Because I have a full-time job as a professor, most of my work on The Adventures of Henry Innes occurs during the summer and winter holidays, alongside my academic research and writing. I also work on the novels during the school year, but for obvious reasons, the time I can devote to them when I am teaching is limited. There are lessons to be planned, and stacks of grading to be done. There is nothing like having an extended block of time in which you can write intensively. Since I spent much of last summer engaged in research, I am looking forward to this summer. The first three novels of the Henry Innes series - forming the King & Company trilogy - are now completed. Steps have been taken to interest agents in representing the books. But in the meantime, what am I doing?
Well, Henry's story is just beginning. This summer, I am writing the two novels that comprise The Voyage of Trade's Increase. The first of these novels, tentatively titled Over the Line, is almost completed. I have three more chapters to write, and I anticipate finishing by mid-June. That leaves the rest of the summer to write the second novel, which has the working title The Eye of the Storm, at least for now. Both novels are the product of extensive research, drawing a great deal upon the work I was able to do at the British Library last summer.

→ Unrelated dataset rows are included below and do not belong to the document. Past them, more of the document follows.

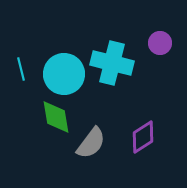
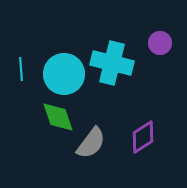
cyan line: rotated 10 degrees clockwise
green diamond: moved 2 px right; rotated 9 degrees counterclockwise
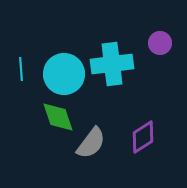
cyan cross: moved 1 px down; rotated 21 degrees counterclockwise
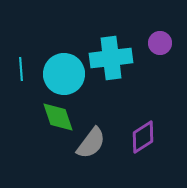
cyan cross: moved 1 px left, 6 px up
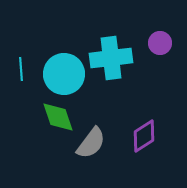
purple diamond: moved 1 px right, 1 px up
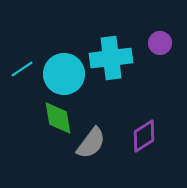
cyan line: moved 1 px right; rotated 60 degrees clockwise
green diamond: moved 1 px down; rotated 9 degrees clockwise
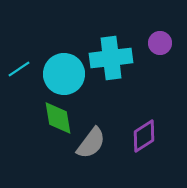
cyan line: moved 3 px left
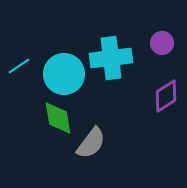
purple circle: moved 2 px right
cyan line: moved 3 px up
purple diamond: moved 22 px right, 40 px up
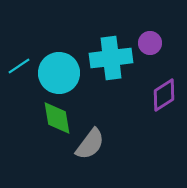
purple circle: moved 12 px left
cyan circle: moved 5 px left, 1 px up
purple diamond: moved 2 px left, 1 px up
green diamond: moved 1 px left
gray semicircle: moved 1 px left, 1 px down
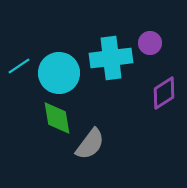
purple diamond: moved 2 px up
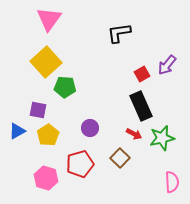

My goal is to have five Henry Innes novels finished by the end of the summer. This may seem odd, given that the series does not yet have a publisher, but there is a method to this madness. Remember when the whole world sat around, waiting impatiently for J. K. Rowling to crank out the next Harry Potter book? I don't want to put my readers (or my agent, once I have one) through that. In academic life, we try to put several works "in the pipeline," because publishing takes time. Since I have to fit my fiction writing around my academic work, it was always my intention to have at least three book manuscripts finished before taking the series to publication. This way, as one manuscript goes through the process of becoming a book, one or two more will be waiting in the wings, and another will be in progress. And if I need to take time to work on academic projects, I can do that without interrupting the flow of the series.